• TASK REQUIREMENTS: Show each line of the entries below that contains the string "Olympics", copied in full. Treat the match as case-sensitive.

(Recorded data)
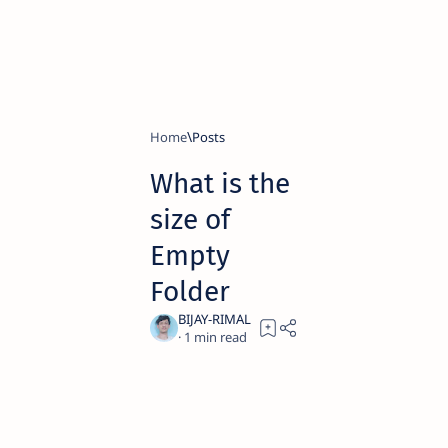
Home
What is the
size of
Empty
Folder
1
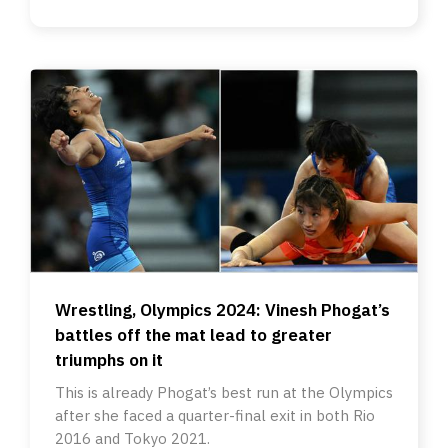
Wrestling, Olympics 2024: Vinesh Phogat’s
battles off the mat lead to greater
triumphs on it
This is already Phogat’s best run at the Olympics
after she faced a quarter-final exit in both Rio
2016 and Tokyo 2021.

• ANSWER TO THE EXERCISE:
Wrestling, Olympics 2024: Vinesh Phogat’s
This is already Phogat’s best run at the Olympics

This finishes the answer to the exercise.